I'm also wondering why you think Faith is a disassociative schizophrenic, because it's not ringing any canon bells for me.

Anyway, I know this review is coming off sounding awfully negative, but I think it's mainly that I like what you're trying to do, but think that there are better ways for you to do it, and that an actual, structured essay (paragraphs, and discussion more than just rattling off surface similarities) would be interesting and more effective. Good luck.
Comments from author:
I love honest non abusive feedback, what writer does not love to get a review like yours?

Points you raised in order.

The first part could be ditched. Maybe you're right. If I hadn't posted it I would delete it. I think I'll rename it 'events' however, that's a good idea.

If this was written as an actual essay - unfortunately I haven't written an academic essay for over twelve years and my rust is showing. It was damn hard to do let me tell you, to try and work out how to format this piece. (I'm not excusing poor quality just explaining why)

Also most essays I wrote in the past (History, Political Studies, Ancient History, Sociology, never English and themes, although I should remember how to theme from Art History essays, god damnit!) had a question I needed to answer, and there would be an intro, a middle bit where I proved whatever argument I was taking with footnotes and the conclusion.

I did an intro, obviously the middle bit isn't working for you, but the conclusion isn't here yet. I can see I better strive my utmost to make it convincing.

"I'm also wondering why you think Faith is a disassociative schizophrenic, because it's not ringing any canon bells for me."
I first read the theory in Levy's TV tie in book 'Go ask Malice' which was a bio of Faith's life before Sunnydale.
It's because Faith hallucinates and blacks out and she's just at the age bracket where these things manifest.

If she's not a schizophrenic I'd go with suffering Post Traumatic stress. But she's definitely mentally ill in Sunnydale.

Wesley (before he gets tortured by her) says Faith's a sick, sick, girl.

"I think it's mainly that I like what you're trying to do, but think that there are better ways for you to do it, and that an actual, structured essay (paragraphs, and discussion more than just rattling off surface similarities"
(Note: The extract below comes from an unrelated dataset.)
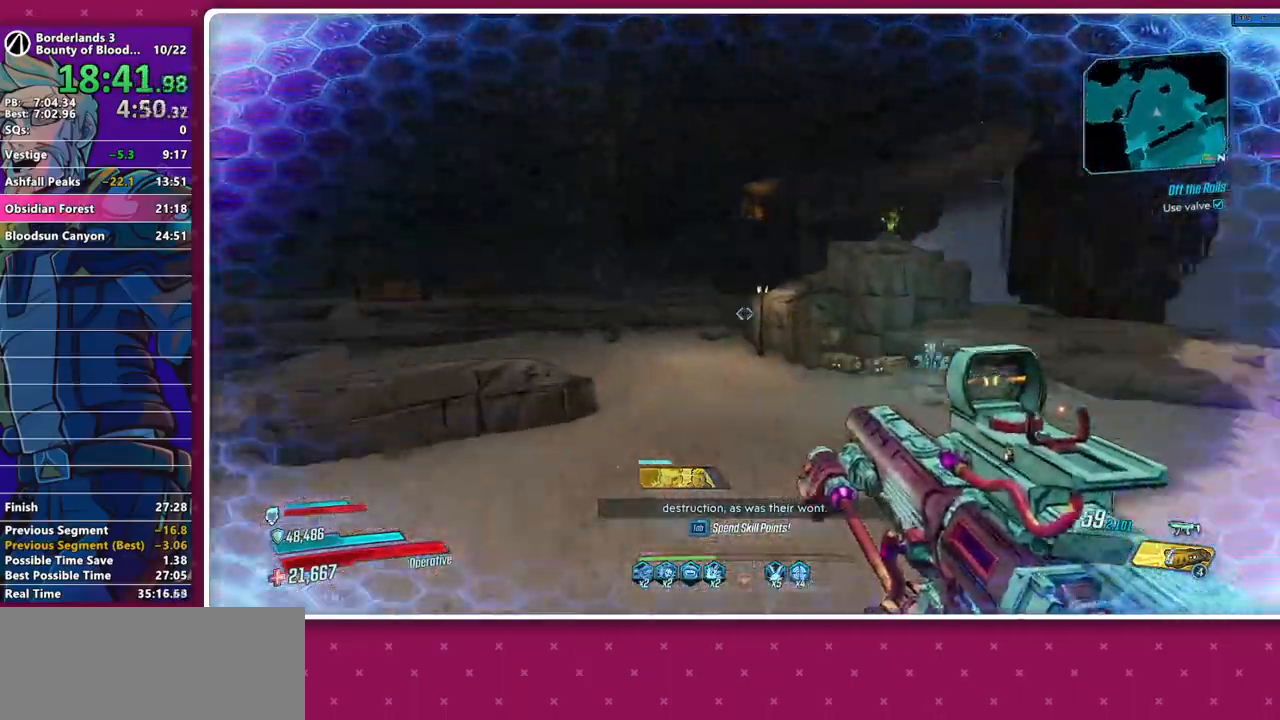
{"keys": ["w"], "mouse": [], "events": []}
The terrible thing is I'm trying - oh god, obviously writing an essay is not like riding a bicycle.

Still if at first you don't succeed, try, try, try again.
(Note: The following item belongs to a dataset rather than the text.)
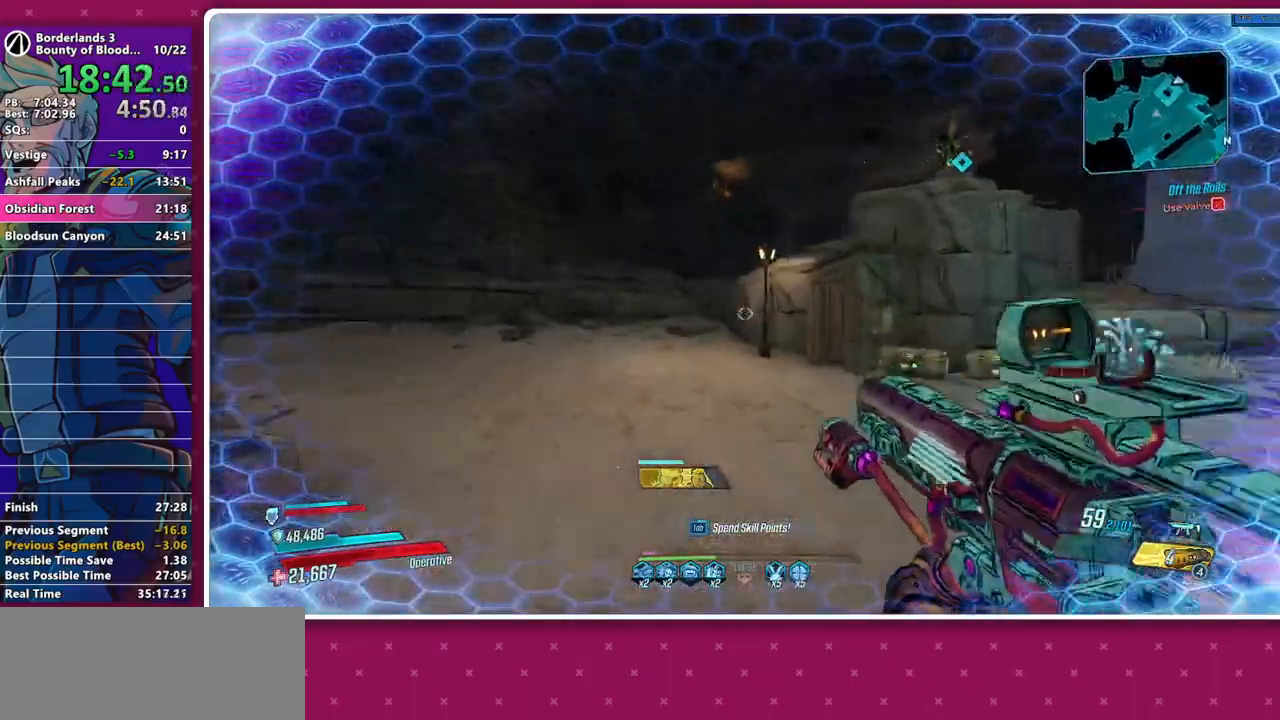
{"keys": ["w"], "mouse": [], "events": [[183, "space", "down"], [233, "d", "down"], [283, "space", "up"], [383, "d", "up"]]}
If only there was a box marked 'superficial article' I could have ticked.

Thanks again for your helpful review. :)
Review By [littleoldme] • Date [9 Sep 07] • Not Rated
Review of chapter "Part One" from Booster
Review:
Okay, now this is fascinating comparisons you've drawn here, and I'd certainly like to see more.

My only trouble is the formating - your chosen structure makes it hard to read in places with the dialogue quotes almost running into your discussion points. May I suggest italics for the quotes? And underlining would suggest the start of sections a lot better.
Comments from author:
thank you for such useful feedback, changing now.